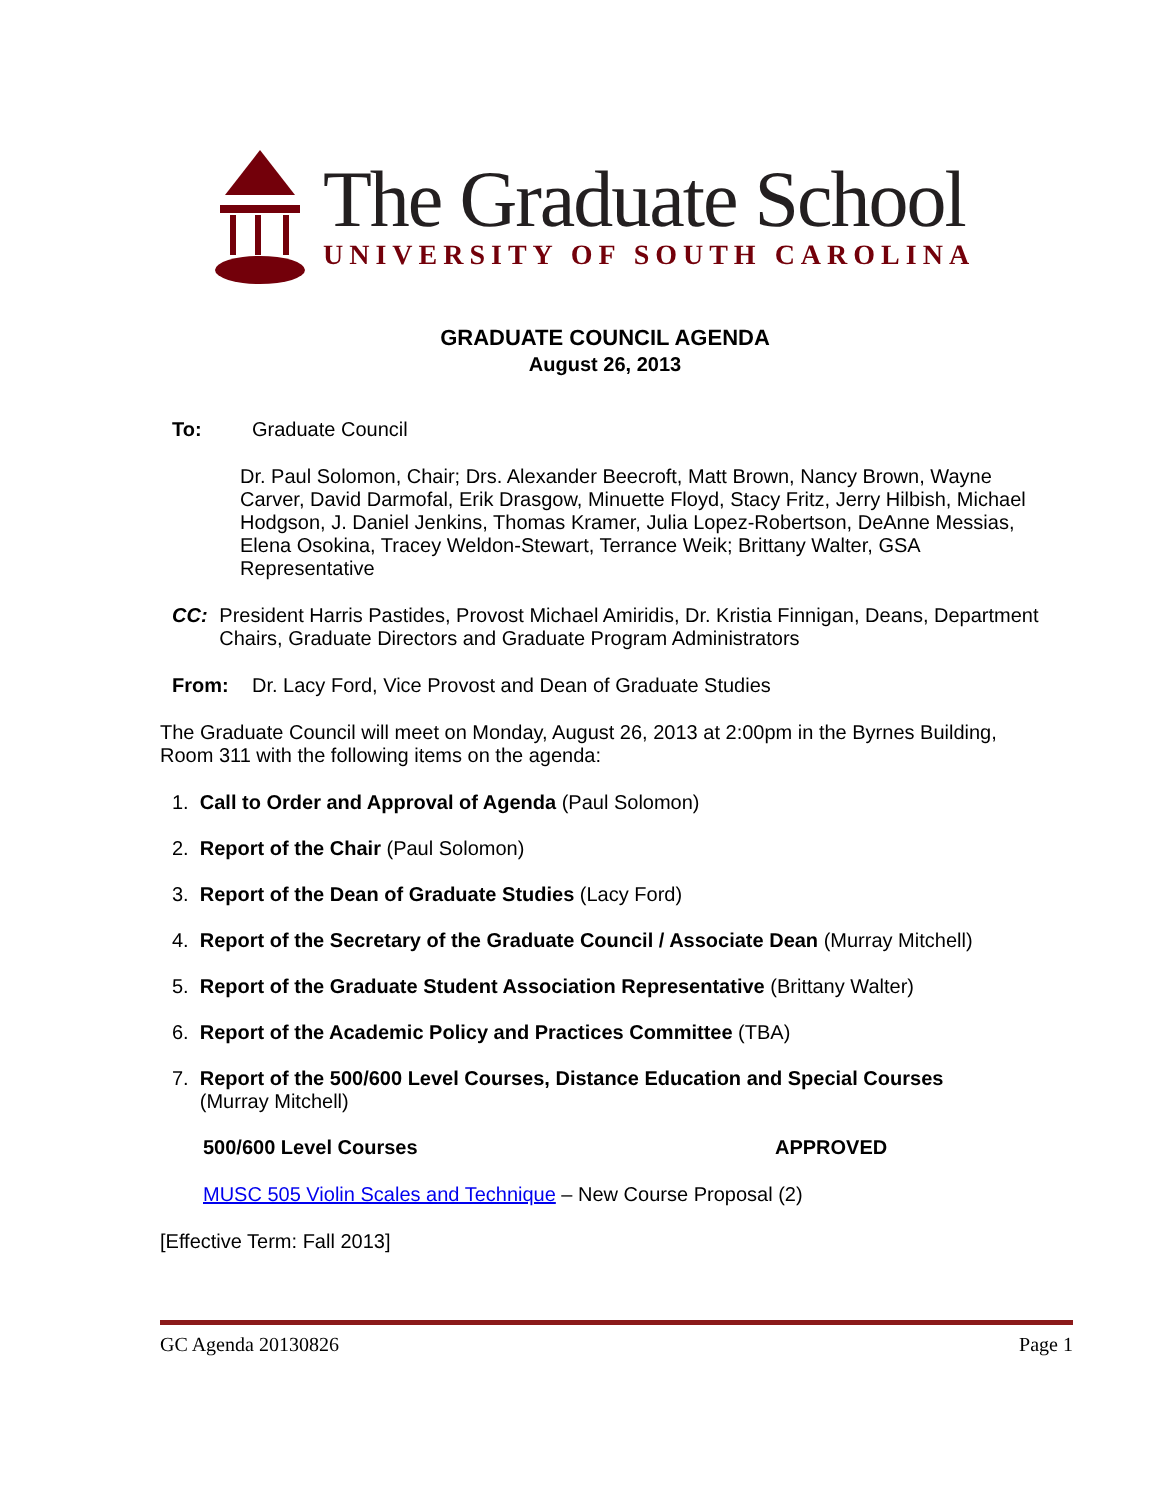The Graduate School
UNIVERSITY OF SOUTH CAROLINA
GRADUATE COUNCIL AGENDA
August 26, 2013
To: Graduate Council
Dr. Paul Solomon, Chair; Drs. Alexander Beecroft, Matt Brown, Nancy Brown, Wayne Carver, David Darmofal, Erik Drasgow, Minuette Floyd, Stacy Fritz, Jerry Hilbish, Michael Hodgson, J. Daniel Jenkins, Thomas Kramer, Julia Lopez-Robertson, DeAnne Messias, Elena Osokina, Tracey Weldon-Stewart, Terrance Weik; Brittany Walter, GSA Representative
CC: President Harris Pastides, Provost Michael Amiridis, Dr. Kristia Finnigan, Deans, Department Chairs, Graduate Directors and Graduate Program Administrators
From: Dr. Lacy Ford, Vice Provost and Dean of Graduate Studies
The Graduate Council will meet on Monday, August 26, 2013 at 2:00pm in the Byrnes Building, Room 311 with the following items on the agenda:
1. Call to Order and Approval of Agenda (Paul Solomon)
2. Report of the Chair (Paul Solomon)
3. Report of the Dean of Graduate Studies (Lacy Ford)
4. Report of the Secretary of the Graduate Council / Associate Dean (Murray Mitchell)
5. Report of the Graduate Student Association Representative (Brittany Walter)
6. Report of the Academic Policy and Practices Committee (TBA)
7. Report of the 500/600 Level Courses, Distance Education and Special Courses
(Murray Mitchell)
500/600 Level Courses APPROVED
MUSC 505 Violin Scales and Technique – New Course Proposal (2)
[Effective Term: Fall 2013]
GC Agenda 20130826 Page 1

**Try it:**
Copy exactly the lines from the first line of the records above through the line with "From: Dr. Lacy", both included, and nothing else. Pictures stay out.

**Exercise answer:**
The Graduate School
UNIVERSITY OF SOUTH CAROLINA
GRADUATE COUNCIL AGENDA
August 26, 2013
To: Graduate Council
Dr. Paul Solomon, Chair; Drs. Alexander Beecroft, Matt Brown, Nancy Brown, Wayne Carver, David Darmofal, Erik Drasgow, Minuette Floyd, Stacy Fritz, Jerry Hilbish, Michael Hodgson, J. Daniel Jenkins, Thomas Kramer, Julia Lopez-Robertson, DeAnne Messias, Elena Osokina, Tracey Weldon-Stewart, Terrance Weik; Brittany Walter, GSA Representative
CC: President Harris Pastides, Provost Michael Amiridis, Dr. Kristia Finnigan, Deans, Department Chairs, Graduate Directors and Graduate Program Administrators
From: Dr. Lacy Ford, Vice Provost and Dean of Graduate Studies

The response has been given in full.